**WHAT THE TASK REQUIRES**
Return the listing below verbatim. Pictures do not belong in the copy.

**COLLECTED DATA**
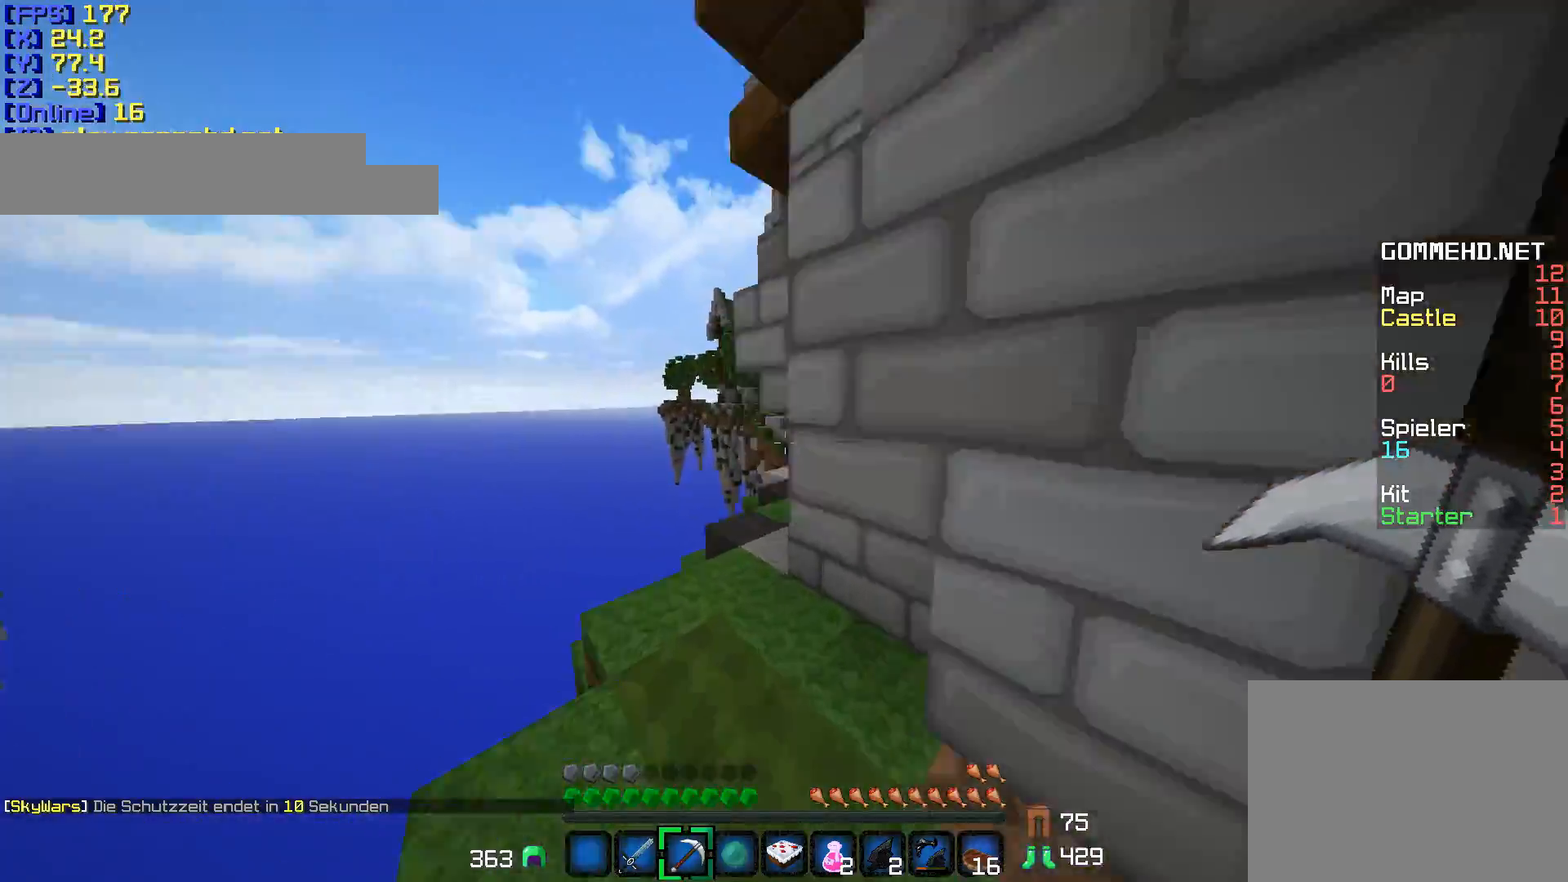
{"keys": ["w"], "mouse": [], "events": [[133, "a", "up"], [300, "a", "down"], [483, "a", "up"]]}
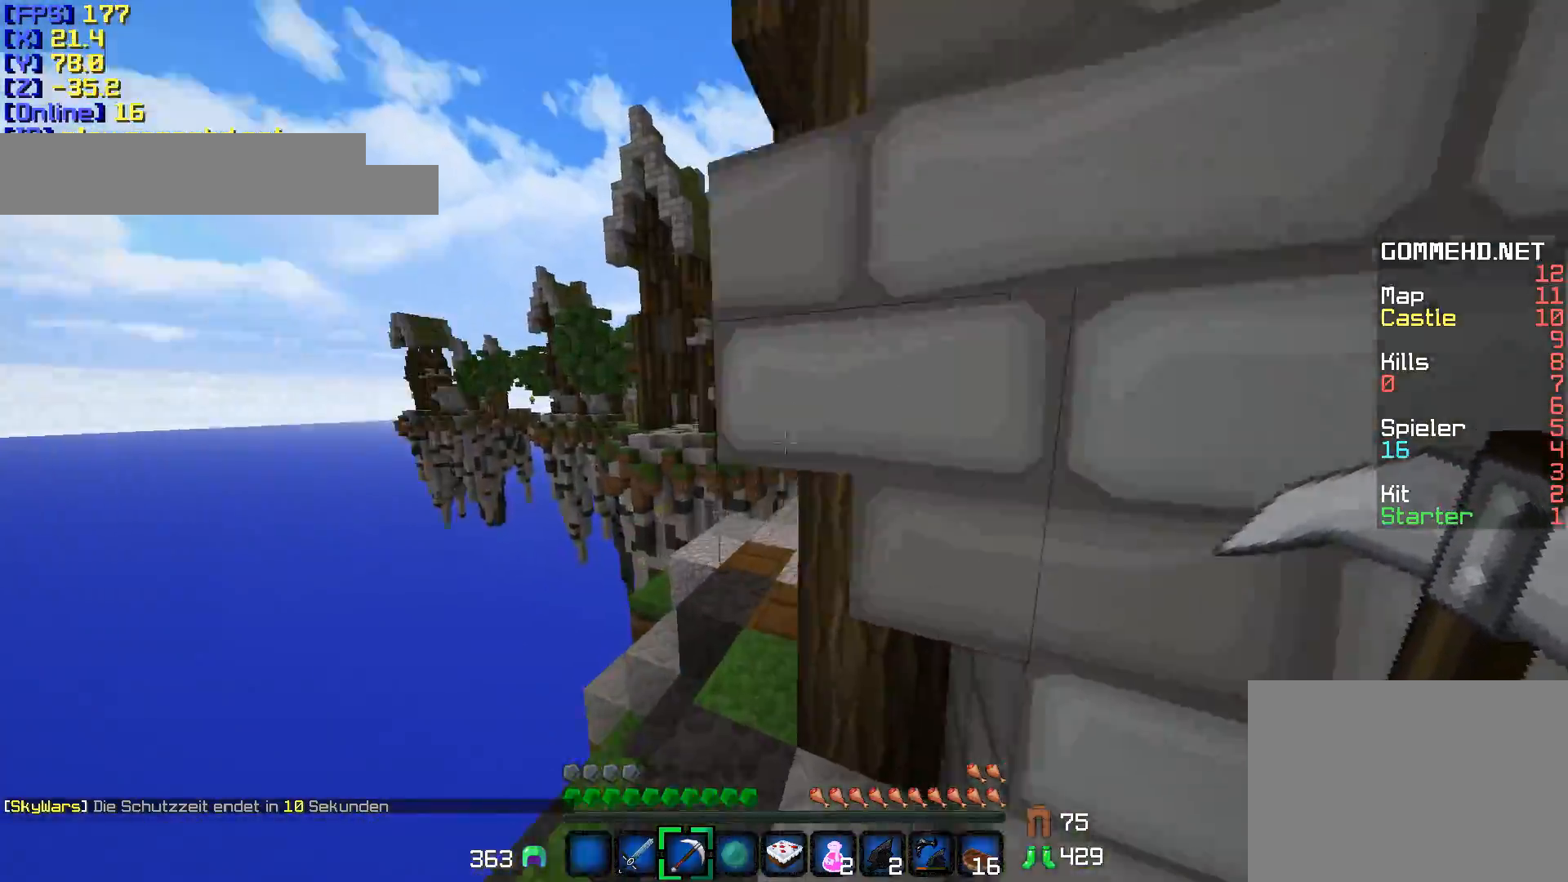
{"keys": ["w"], "mouse": [], "events": [[83, "d", "down"], [183, "d", "up"]]}
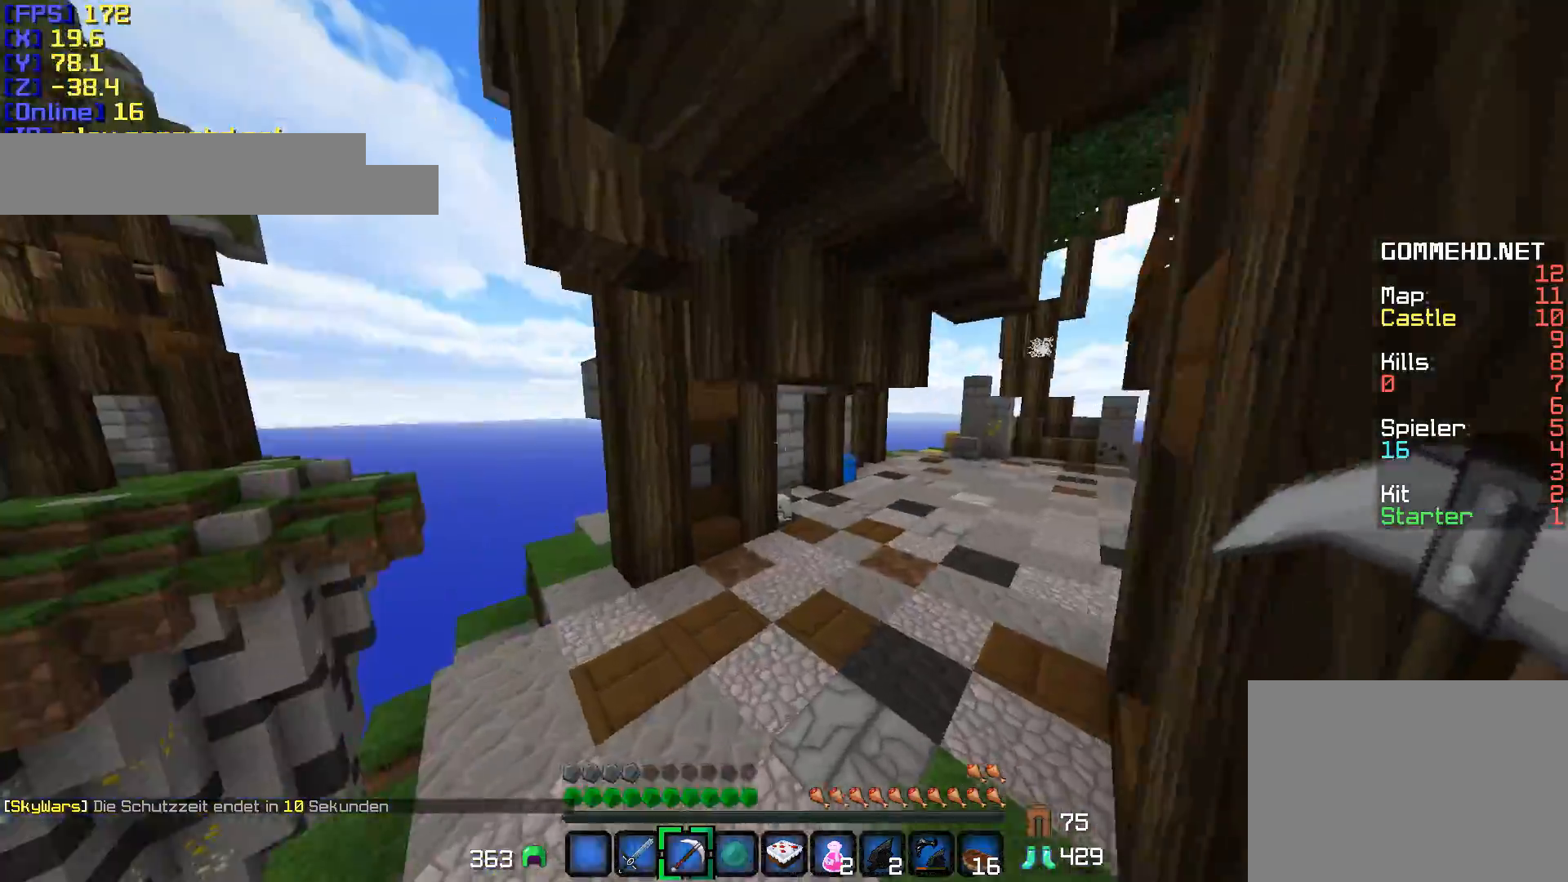
{"keys": ["a", "w"], "mouse": [], "events": [[50, "d", "down"], [250, "d", "up"], [300, "a", "down"]]}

**EXERCISE RESULT**
{"keys": ["w"], "mouse": [], "events": [[133, "a", "up"], [300, "a", "down"], [483, "a", "up"]]}
{"keys": ["w"], "mouse": [], "events": [[83, "d", "down"], [183, "d", "up"]]}
{"keys": ["a", "w"], "mouse": [], "events": [[50, "d", "down"], [250, "d", "up"], [300, "a", "down"]]}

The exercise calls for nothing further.